If you REALLY want to drag it out: Make the user click a button to go to the next click of the clock, i.e. have an "election night turn". Then when the user is looking at the election map display, let him cick on a state to see what percentage of precints have reported and the vote so far. Then you'd simply have some approximate rate at which precincts report per hour, beginning when the polls close in each state, obviously vary it a little with some random number, and I don't think it would be tough to write an algorithm that generates a running total that can vary pretty wildly when the percent reporting is small but tends to get quite close as the percentages go up. Of course as some friends of mine and I were discussing while watching returns last election, you don't know where in the state returns are coming from, so for example here in Ohio Cleveland is overwhelmingly Democrat while Cincinati is overwhelmingly Republican, so if Cleveland returns come in first ... you see where I'm going.
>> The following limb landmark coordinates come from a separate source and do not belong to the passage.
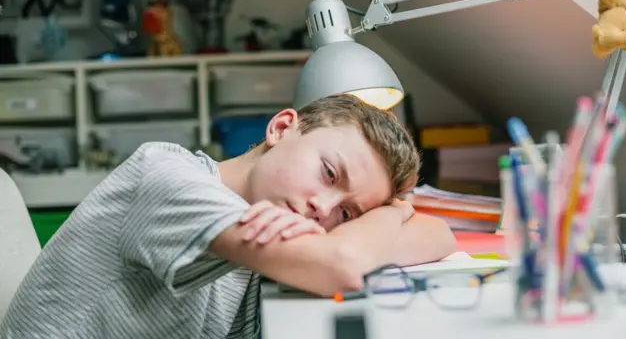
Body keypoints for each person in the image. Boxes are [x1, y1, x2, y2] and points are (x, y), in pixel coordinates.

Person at [0, 94, 456, 339]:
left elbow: (440, 235)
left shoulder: (279, 222)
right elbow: (337, 267)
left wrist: (385, 219)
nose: (322, 207)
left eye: (346, 212)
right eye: (328, 172)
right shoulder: (167, 178)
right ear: (280, 128)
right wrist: (387, 218)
Of course you wouldn't have to really simulate that level of detail, just add some random variation.

Someone mentioned electoral ties. How does the game decide the winner in such cases? My suggestion: given that in real life it gets thrown to the House with each state delegation getting one vote, I would think that -- given you're presumably not going to add a complete simulation of Congressional elections for this one remote possibility -- that you assume that the party who's candidate won a state also won Congress, and so give the election to the candidate with the most STATES. Maybe add a bit of randomization if it really comes out close to 25-25.

Hey, by the way, what happened to the District of Columbia in this game?
Reply #27 Top
Good suggestions, Citizen old geek. I would still have a board of each state showing it votes for each candidate and a projected winner. Leaving the closest states for last, or behind other states in the same area would make the game much different from the current format of simply east to west.
Hey, by the way, what happened to the District of Columbia in this game?

Its part of Maryland, hence 13 EC there.